Bij brief van 8 februari 2011 hebben de vaste commissies voor de JBZ-Raad en voor Justitie van uw Kamer gewezen op mijn brief van 20 december 2010 over de evaluatie van de Dataretentierichtlijn. Daarbij is verwezen naar de motie van het lid Franken c.s. van 7 juli 2009 (Kamerstukken I 2008/09, 31 145 N). Naar aanleiding van de toegezonden stukken komen de vaste commissies tot de conclusie dat de motie vooralsnog in onvoldoende mate is uitgevoerd, en zij verzoeken mij tevens om de brief van 8 februari 2011 met spoed ter kennis te brengen van de Europese Commissie. Dit is inmiddels gebeurd.

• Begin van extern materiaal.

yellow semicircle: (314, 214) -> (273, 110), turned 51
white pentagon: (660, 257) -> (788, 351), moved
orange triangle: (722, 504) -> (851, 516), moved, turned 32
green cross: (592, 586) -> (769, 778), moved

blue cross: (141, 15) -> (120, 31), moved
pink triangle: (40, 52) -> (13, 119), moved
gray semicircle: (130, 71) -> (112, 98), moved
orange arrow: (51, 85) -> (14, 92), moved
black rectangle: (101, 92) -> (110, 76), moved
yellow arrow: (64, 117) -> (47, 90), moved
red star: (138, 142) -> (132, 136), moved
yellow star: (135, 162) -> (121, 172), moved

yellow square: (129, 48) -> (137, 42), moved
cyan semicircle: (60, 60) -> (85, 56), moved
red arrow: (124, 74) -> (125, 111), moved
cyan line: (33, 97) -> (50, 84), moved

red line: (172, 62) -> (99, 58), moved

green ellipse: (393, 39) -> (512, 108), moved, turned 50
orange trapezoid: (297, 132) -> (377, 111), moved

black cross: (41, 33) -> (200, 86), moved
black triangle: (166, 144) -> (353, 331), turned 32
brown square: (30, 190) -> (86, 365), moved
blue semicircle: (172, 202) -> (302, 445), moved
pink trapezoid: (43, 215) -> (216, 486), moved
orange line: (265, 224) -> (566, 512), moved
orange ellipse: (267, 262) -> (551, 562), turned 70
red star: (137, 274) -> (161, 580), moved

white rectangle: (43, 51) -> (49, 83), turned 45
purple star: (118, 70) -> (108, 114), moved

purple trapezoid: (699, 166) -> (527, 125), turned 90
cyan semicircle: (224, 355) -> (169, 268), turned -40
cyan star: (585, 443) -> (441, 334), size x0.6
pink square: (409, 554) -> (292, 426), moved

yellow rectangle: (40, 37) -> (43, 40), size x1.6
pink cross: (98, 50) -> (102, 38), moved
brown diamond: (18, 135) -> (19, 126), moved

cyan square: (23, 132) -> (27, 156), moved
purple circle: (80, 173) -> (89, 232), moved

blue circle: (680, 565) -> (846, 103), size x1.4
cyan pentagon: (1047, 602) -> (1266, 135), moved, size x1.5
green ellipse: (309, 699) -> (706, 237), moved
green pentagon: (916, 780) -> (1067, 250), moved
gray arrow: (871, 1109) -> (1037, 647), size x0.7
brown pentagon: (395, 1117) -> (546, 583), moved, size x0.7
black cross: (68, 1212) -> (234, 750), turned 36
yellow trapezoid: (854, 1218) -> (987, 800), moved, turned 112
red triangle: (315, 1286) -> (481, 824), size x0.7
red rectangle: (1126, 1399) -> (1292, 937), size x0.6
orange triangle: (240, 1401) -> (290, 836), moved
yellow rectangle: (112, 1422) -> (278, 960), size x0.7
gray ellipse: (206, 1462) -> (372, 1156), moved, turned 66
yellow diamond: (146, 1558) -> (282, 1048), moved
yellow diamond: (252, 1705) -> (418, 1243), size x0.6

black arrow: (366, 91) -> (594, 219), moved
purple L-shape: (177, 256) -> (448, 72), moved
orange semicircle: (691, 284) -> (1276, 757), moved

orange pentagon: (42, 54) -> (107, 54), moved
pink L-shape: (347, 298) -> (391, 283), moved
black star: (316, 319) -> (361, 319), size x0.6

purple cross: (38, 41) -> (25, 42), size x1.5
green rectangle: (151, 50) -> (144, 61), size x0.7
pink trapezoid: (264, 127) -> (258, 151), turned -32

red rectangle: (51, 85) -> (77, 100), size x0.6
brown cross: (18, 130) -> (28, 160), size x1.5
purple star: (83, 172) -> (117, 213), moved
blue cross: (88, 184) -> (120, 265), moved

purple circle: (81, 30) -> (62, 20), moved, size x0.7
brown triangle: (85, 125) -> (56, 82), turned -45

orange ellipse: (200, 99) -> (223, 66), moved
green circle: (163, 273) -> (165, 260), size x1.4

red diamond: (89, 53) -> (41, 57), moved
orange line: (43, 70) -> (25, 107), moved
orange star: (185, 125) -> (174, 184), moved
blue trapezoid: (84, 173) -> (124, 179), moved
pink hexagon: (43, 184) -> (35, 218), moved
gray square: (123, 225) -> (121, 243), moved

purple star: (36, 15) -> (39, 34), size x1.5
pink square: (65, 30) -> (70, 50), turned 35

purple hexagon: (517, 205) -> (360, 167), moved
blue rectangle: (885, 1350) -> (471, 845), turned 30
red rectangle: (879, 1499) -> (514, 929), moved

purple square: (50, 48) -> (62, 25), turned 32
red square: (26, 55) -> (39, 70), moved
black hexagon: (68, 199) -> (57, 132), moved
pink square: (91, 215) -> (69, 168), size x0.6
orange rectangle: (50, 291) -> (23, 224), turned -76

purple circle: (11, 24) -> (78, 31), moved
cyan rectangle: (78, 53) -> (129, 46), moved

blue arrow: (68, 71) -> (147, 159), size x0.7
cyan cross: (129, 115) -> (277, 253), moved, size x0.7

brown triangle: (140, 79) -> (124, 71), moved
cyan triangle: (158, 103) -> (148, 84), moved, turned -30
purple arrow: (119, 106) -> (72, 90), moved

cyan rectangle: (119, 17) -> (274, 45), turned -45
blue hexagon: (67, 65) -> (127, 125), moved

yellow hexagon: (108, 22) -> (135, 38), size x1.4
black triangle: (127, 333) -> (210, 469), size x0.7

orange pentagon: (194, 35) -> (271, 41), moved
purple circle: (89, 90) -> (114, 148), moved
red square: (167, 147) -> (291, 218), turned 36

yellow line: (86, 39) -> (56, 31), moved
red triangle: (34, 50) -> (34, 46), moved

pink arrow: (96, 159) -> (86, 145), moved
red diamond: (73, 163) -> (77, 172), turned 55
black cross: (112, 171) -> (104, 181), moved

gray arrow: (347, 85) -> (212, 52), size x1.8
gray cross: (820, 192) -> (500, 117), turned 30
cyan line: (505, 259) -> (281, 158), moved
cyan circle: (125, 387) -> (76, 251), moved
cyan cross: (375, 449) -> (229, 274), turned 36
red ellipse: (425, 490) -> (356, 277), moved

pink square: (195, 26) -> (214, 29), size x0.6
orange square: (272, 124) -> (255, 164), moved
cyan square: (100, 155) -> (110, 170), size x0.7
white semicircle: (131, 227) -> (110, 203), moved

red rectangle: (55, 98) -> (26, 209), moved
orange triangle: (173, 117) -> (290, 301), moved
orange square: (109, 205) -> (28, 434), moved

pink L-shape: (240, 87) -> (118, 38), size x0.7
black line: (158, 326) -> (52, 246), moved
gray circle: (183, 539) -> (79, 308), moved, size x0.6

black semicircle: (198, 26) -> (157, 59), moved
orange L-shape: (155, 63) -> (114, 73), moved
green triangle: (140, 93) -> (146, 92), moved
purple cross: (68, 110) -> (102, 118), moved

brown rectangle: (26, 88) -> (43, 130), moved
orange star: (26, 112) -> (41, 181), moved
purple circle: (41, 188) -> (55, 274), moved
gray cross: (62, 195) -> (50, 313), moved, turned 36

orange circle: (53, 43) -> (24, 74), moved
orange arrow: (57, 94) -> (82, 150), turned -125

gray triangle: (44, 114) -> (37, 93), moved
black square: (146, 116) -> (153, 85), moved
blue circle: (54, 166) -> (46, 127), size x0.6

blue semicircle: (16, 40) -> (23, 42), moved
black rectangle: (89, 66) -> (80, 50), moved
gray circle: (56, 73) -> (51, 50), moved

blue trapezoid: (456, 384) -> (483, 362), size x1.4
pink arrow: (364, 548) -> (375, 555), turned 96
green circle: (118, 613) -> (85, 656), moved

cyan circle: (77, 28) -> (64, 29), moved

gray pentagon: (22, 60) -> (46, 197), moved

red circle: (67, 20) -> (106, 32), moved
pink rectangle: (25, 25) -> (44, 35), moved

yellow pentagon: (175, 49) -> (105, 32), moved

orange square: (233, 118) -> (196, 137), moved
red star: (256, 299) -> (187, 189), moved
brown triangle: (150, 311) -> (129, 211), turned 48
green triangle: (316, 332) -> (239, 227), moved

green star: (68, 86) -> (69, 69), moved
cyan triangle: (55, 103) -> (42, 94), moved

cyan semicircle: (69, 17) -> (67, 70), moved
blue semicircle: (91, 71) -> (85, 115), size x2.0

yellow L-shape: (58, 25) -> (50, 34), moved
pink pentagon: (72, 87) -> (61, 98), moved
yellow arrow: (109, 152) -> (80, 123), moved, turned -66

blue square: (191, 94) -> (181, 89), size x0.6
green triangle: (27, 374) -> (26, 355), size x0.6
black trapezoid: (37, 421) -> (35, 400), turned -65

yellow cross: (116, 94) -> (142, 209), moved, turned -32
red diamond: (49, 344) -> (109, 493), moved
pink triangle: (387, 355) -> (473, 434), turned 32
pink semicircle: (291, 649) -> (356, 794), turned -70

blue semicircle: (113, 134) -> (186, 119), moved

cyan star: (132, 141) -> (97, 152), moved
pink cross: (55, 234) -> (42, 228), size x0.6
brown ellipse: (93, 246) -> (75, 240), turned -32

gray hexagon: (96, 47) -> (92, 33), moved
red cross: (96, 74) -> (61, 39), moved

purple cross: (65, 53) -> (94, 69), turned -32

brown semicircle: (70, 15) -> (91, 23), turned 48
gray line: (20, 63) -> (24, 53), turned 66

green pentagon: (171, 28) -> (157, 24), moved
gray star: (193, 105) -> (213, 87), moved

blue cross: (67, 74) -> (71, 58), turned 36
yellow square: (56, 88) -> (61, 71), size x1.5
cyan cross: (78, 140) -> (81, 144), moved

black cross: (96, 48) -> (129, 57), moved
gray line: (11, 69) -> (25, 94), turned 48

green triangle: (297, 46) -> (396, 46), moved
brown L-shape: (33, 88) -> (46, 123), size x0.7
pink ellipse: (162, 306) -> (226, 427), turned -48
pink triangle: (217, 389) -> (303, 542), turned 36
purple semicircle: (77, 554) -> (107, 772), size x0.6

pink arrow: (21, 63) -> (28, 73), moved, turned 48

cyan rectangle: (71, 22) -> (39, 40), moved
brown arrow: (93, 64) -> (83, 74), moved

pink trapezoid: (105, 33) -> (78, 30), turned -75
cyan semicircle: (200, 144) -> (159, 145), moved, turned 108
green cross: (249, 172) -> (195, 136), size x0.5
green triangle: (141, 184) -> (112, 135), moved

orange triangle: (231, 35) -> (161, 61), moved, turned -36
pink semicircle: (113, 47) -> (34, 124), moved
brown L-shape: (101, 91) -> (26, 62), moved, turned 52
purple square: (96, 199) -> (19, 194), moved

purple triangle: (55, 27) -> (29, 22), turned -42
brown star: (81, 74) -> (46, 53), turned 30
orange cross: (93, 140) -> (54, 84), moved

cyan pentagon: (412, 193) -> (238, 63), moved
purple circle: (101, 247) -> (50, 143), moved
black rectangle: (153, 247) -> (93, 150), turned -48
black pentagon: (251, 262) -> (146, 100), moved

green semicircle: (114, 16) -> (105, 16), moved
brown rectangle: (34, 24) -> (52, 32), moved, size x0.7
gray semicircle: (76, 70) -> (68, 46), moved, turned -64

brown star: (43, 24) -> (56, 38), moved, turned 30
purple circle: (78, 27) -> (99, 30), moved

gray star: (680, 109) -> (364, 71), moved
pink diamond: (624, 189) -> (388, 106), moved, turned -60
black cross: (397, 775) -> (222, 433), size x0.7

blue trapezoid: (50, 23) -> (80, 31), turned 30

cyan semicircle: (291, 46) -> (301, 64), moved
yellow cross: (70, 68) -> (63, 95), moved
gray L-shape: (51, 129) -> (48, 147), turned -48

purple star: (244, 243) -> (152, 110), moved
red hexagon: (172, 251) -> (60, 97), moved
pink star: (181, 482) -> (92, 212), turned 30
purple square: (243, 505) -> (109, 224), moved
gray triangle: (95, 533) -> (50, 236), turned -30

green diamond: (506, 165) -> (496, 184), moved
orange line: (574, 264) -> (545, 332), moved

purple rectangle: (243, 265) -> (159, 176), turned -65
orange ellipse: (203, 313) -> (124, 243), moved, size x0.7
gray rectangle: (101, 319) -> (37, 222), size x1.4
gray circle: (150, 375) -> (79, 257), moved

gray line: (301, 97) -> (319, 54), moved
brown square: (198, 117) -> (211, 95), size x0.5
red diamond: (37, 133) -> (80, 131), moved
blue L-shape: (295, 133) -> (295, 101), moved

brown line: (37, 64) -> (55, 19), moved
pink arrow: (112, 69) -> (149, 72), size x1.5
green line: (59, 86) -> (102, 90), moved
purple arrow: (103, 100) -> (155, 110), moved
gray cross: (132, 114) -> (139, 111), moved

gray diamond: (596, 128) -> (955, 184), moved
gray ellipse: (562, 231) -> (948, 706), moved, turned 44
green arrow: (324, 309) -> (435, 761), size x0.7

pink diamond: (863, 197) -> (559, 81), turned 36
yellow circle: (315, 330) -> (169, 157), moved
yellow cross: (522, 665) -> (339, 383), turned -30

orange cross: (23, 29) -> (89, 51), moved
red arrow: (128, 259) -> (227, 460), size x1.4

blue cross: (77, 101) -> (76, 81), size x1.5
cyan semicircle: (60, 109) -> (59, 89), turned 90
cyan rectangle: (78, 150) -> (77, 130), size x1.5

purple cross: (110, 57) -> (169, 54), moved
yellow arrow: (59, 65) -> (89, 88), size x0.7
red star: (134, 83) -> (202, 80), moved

In reactie op uw brief kan ik u als volgt berichten. Op 11 november 2008 heeft in Uw Kamer een expertbijeenkomst plaatsgevonden over een aantal technische aspecten van het wetsvoorstel bewaarplicht telecommunicatiegegevens (Kamerstukken I 2008/09, 31 145 D). Naar aanleiding van die bijeenkomst hebben vertegenwoordigers van het toenmalige ministerie van Justitie in een zogenaamde expertmeeting, gehouden op 22 januari 2009 in Brussel, bij de Europese Commissie aandacht gevraagd voor de door de Nederlandse deskundigen naar voren gebrachte punten.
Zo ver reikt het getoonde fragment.